Director of Dubai Customs Ahmed Mahboob Musabih said: “Dubai Customs is keen on constantly improving the efficiency of its customs services to a level that brings traders and investors who choose Dubai as their preferred destination real added value and increasing business returns.”
He added that innovation and creativity are driving the efforts of Dubai Customs to support trade facilitation and economic development, while tightening control on all illegitimate border activities that might put the security of our community at risk. “This comes in line with the core objectives of UAE Vision 2021 and Dubai Plan 2021, particularly with respect to such key pillars as sustainable economic growth and protection of society.”
Ahmed Mahboob further said: “In preparation for Dubai Expo 2020, which will be staged in less than five years from now, Dubai Customs has launched ambitious growth-driving initiatives to sustain the healthy performance of foreign trade sector, such as the AEO program, the Virtual Freight and Logistics Corridor, the e-Inspection facility and many more. We also work closely with other government agencies to deliver an integrated package of superior customs services and trade simplifications to increase Dubai’s appeal as a major trade hub.”
Dubai has kept a high-value foreign trade due to the substantial upsurge in the total volume of goods imported, exported or re-exported via the emirate. The quantity of commodities traded went up 5 per cent from 60.6 million tons in the first nine months in 2014 to 63.7 million tons in the same period this year 2015, that is a growth of 3.1 million tons. Likewise, during the last four years from 2012 to 2015, the volume of goods in Dubai foreign trade grew by 23 per cent with an overall increase of 11.86 million tons.
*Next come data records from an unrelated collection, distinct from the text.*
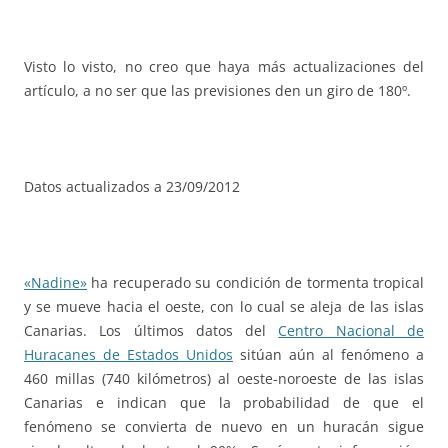
Visto lo visto, no creo que haya más actualizaciones del
artículo, a no ser que las previsiones den un giro de 180º.
Datos actualizados a 23/09/2012
«Nadine»
ha recuperado su condición de tormenta tropical
y se mueve hacia el oeste, con lo cual se aleja de las islas
Canarias. Los últimos datos del
Centro Nacional de
Huracanes de Estados Unidos
sitúan aún al fenómeno a
460 millas (740 kilómetros) al oeste-noroeste de las islas
Canarias e indican que la probabilidad de que el
fenómeno se convierta de nuevo en un huracán sigue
Such rise in the volume of cargo traded through Dubai proves the emirate’s successful expansion in terms of imports, exports and re-exports, attracting traders from all parts of the world and making inroads into new markets in five continents. This augmentation has helped Dubai minimise the impact of lower commodity prices, especially the global gold price which further dropped off in 2015.
The declining gold prices were contained by a remarkable increase in its traded volume to 1.028 million Kgs in the first nine months of 2015, compared to around 977 thousand Kgs in the same period of 2014.
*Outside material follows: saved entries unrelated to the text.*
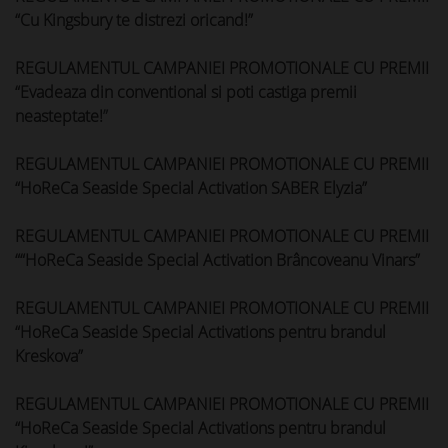
“Cu Kingsbury te distrezi oricand!”
REGULAMENTUL CAMPANIEI PROMOTIONALE CU PREMII
“
Evadeaza din conventional si poti castiga premii
neasteptate!
”
REGULAMENTUL CAMPANIEI PROMOTIONALE CU PREMII
“HoReCa Seaside Special Activation SABER Elyzia”
REGULAMENTUL CAMPANIEI PROMOTIONALE CU PREMII
““HoReCa Seaside Special Activation Brâncoveanu Vinars”
REGULAMENTUL CAMPANIEI PROMOTIONALE CU PREMII
“HoReCa Seaside Special Activations pentru brandul
Kreskova”
REGULAMENTUL CAMPANIEI PROMOTIONALE CU PREMII
“HoReCa Seaside Special Activations pentru brandul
Gold also had the second share in the total value of Dubai foreign trade during January-September 2015 with a value worth AED 92.54 billion. Phones and telecommunications equipment came first with a 6.3 per cent growth and AED 137.6 billion market share.
Aluminium trade jumped 42.68 per cent up to the Q3 of 2015, totalling a value of AED 12.14 billion, whereas jewelleries amounted to AED 48.44 billion up by 19.2 per cent.
China was once again Dubai’s top trading partner worldwide, with total bilateral trade value of AED 132 billion in the first nine months of 2015, that makes a growth of 5.1 per cent compared to the same period of 2014. India followed as the second trading partner at AED 74 billion, while the USA came third with AED 60 billion worth of trade. KSA was the fourth global and top Arab trading partner of Dubai at AED 45 billion, with an increase of 11.62 per cent from last year.
There was also a strong growth in Dubai’s trade with several other Asian countries, namely Vietnam the 8th trading partner of Dubai with which bilateral trade went 16.83 per cent up to reach AED 30 billion. Trade with Hong Kong climbed by 17.24 per cent to AED 26 billion, which places China’s autonomous province 10th on Dubai’s list of major trading partners.